Saturday, October 28, 2006

Dangers of 'holiday' SCUBA lessons

Holidaymakers, it seems who are tempted to take SCUBA (self contained underwater breathing apparatus) diving lessons could be risking death or serious injury. Novices have been misled by being able to secure "advanced diver" status after as few as nine dives.

Many divers become over-confident and some oganisations abroad did not even check for medical problems. People have a few dives and think they are advanced divers because they are told so, but are unprepared for the very real dangers they might come across.

Just because they have a piece of paper saying they are advanced does not make them so.

Three recent deaths highlight the problem: one who qulified on a two-week holiday on Kos in Greece two years before, died in June last year by surfacing too quickly off Plymouth.

He failed to declare a string of medical conditions and felt unwell before the dive.

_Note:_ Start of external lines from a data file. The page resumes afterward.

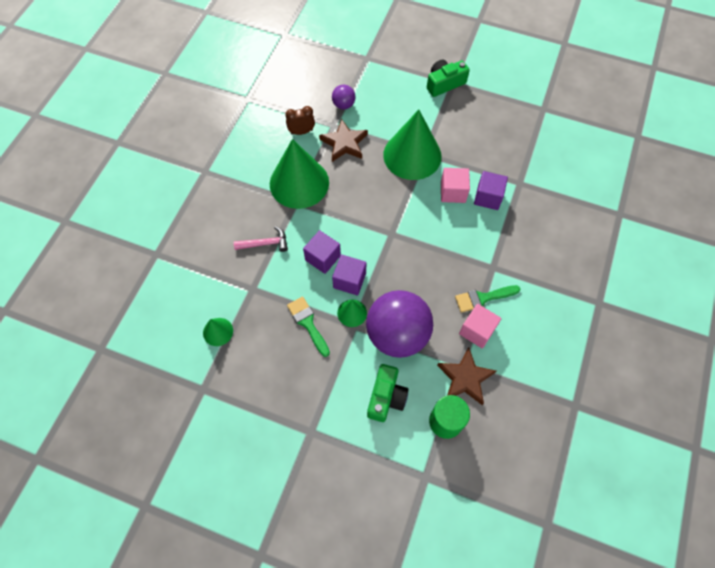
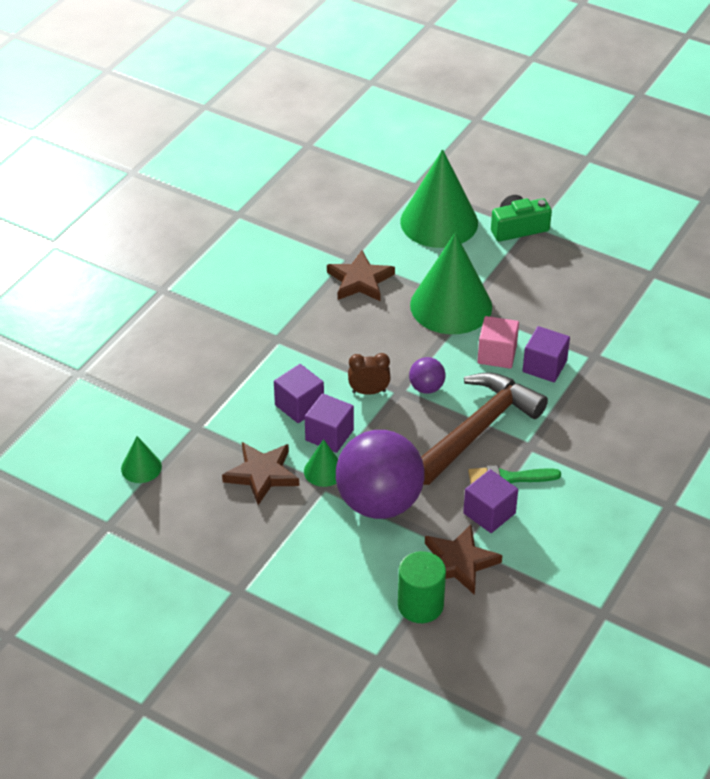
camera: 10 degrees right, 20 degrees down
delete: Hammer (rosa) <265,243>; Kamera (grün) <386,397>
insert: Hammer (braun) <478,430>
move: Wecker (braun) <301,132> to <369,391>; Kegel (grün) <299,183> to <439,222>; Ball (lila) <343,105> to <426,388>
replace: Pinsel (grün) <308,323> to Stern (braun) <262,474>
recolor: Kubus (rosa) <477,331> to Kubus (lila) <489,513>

How much diving had been done between these two periods?

A 65 year old novice died when resurfacing too quickly after running short of air at a depth of 69ft. Experienced divers keep an eye on air levels.

Another died after mixing up air tanks. He had completed a wreck-diving course two weeks before.

Can you imagine a parachutist not checking his own equipment before jumping?

This is tragic enough, but all three had been drinking the night before they died and no criticism of their training was made.

Due to commercial reasons the number of dives required to gain qualifications has declined in recent years. The sport is self-regulated so no standardised training happens. The quality of training is not about the time spent in the water, but how a diver copes.

Advanced does not mean a standard to demonstrate capability of expedition leadership, but only the second level (of five). Properly trained divers are made fully aware of what their capabilities should be.

Be aware that qualifications gained abroad are not necessarily relevant for diving in English waters as there are completely different conditons of currents, swells and poor visibility.

Cross-check companion's equipment prior to a dive.

Don't cheat on medical conditions by not revealing them. Especially to just get onto a course.

Research the company that is offering to teach you. Ensure they do the relevant medical checks and question you about your experience.

Never drink (heavily) the night before a dive.